Multiplier les mesures ne fait pas une réforme.
Sans changement de cap, les causes produiront les mêmes effets.
Une logique qui affaiblit l’enquête
Au-delà des mesures elles-mêmes, c’est une orientation plus profonde qui se dessine : une transformation du travail d’enquête sous contrainte gestionnaire.
Loin de renforcer la police judiciaire, cette logique en modifie progressivement la nature.
L’activité est évaluée à partir d’indicateurs quantitatifs, au détriment de la qualité des enquêtes.
Le temps long de l’investigation est remplacé par une exigence de réponse immédiate.
Les décisions s’éloignent du terrain et s’inscrivent dans des logiques administratives.
Cette évolution n’est pas neutre.

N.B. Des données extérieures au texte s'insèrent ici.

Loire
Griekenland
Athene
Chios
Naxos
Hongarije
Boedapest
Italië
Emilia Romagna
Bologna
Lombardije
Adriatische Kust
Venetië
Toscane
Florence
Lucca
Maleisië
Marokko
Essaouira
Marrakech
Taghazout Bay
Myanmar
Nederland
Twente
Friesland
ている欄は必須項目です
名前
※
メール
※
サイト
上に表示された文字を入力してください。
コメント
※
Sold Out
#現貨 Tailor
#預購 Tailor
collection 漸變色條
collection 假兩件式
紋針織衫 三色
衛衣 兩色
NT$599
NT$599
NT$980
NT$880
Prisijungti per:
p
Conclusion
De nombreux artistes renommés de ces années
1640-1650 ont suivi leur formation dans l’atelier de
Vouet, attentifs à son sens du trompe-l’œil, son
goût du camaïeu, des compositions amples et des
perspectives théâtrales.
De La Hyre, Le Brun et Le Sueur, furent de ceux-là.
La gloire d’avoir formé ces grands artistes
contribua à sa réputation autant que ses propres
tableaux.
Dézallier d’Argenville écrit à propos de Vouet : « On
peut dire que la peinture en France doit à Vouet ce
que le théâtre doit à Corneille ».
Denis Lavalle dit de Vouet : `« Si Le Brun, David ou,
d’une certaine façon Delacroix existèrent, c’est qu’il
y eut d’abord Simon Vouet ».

Elle transforme profondément le métier d’enquêteur :
- ⚠️ des investigations écourtées
- ⚠️ une priorisation dictée par les indicateurs
- ⚠️ une perte d’autonomie dans le travail
- ⚠️ une pression accrue sur les agents
À terme, c’est l’ensemble de la chaîne pénale qui est fragilisée. Une enquête précipitée ou incomplète, c’est une procédure fragilisée, une décision judiciaire plus incertaine, et une vérité plus difficile à établir.
L’enquête ne peut pas être réduite à un flux à traiter.
Elle exige du temps, des moyens et une véritable reconnaissance.
Des conséquences directes pour les agents
Derrière les réorganisations et les annonces, ce sont d’abord les agents qui subissent les effets de cette politique.
Dans les services d’enquête, la situation est désormais largement partagée : la charge de travail augmente, les moyens stagnent, et le métier perd progressivement son attractivité.
Accumulation des procédures et manque de temps pour traiter correctement les dossiers.
Postes vacants, difficultés de recrutement et départs non compensés.
Des missions exigeantes, sans reconnaissance statutaire ni salariale suffisante.
Exigences de résultats immédiats et pilotage par indicateurs.
Cette situation produit des effets visibles :
- 📉 des difficultés croissantes à pourvoir les postes d’enquêteurs
- 📤 des départs vers d’autres services ou d’autres administrations
- ⚠️ une fatigue professionnelle accrue
- 🔄 une rotation des effectifs qui fragilise la continuité des enquêtes
À terme, ce sont les compétences elles-mêmes qui se perdent. L’expérience, la maîtrise procédurale, la connaissance des dossiers — tout ce qui fait la qualité d’une enquête — ne peut se construire que dans la durée.
En fragilisant les agents, c’est donc l’ensemble du dispositif judiciaire qui est affaibli.
On ne renforce pas l’enquête sans renforcer les enquêteurs.
Sans reconnaissance et sans moyens, la crise ne peut que s’aggraver.